* [Description of the task]: Restate every line of the material below word for word, skipping the images.

* [Dataset records]:
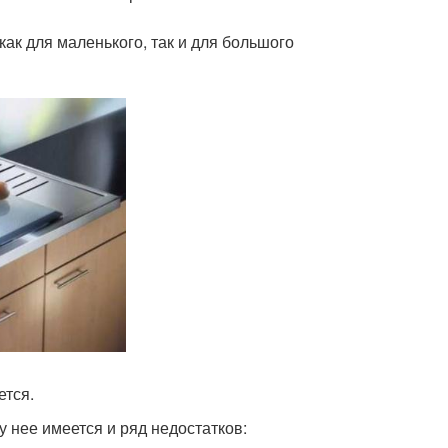
ак для маленького, так и для большого
ется.
у нее имеется и ряд недостатков:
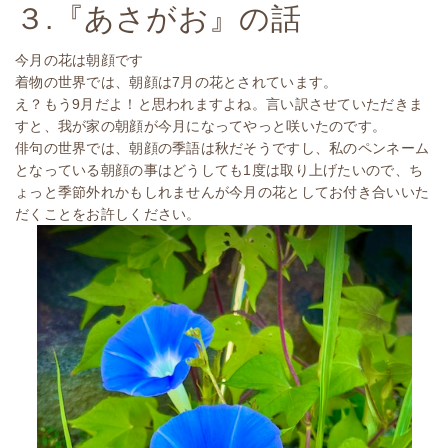
３.『あさがお』の話
今月の花は朝顔です
着物の世界では、朝顔は7月の花とされています。
え？もう9月だよ！と思われますよね。言い訳させていただきま
すと、我が家の朝顔が今月になってやっと咲いたのです。
俳句の世界では、朝顔の季語は秋だそうですし、私のペンネーム
となっている朝顔の事はどうしても1度は取り上げたいので、ち
ょっと季節外れかもしれませんが今月の花としてお付き合いいた
だくことをお許しください。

* [Expected answer]:
ак для маленького, так и для большого
ется.
у нее имеется и ряд недостатков:
３.『あさがお』の話
今月の花は朝顔です
着物の世界では、朝顔は7月の花とされています。
え？もう9月だよ！と思われますよね。言い訳させていただきま
すと、我が家の朝顔が今月になってやっと咲いたのです。
俳句の世界では、朝顔の季語は秋だそうですし、私のペンネーム
となっている朝顔の事はどうしても1度は取り上げたいので、ち
ょっと季節外れかもしれませんが今月の花としてお付き合いいた
だくことをお許しください。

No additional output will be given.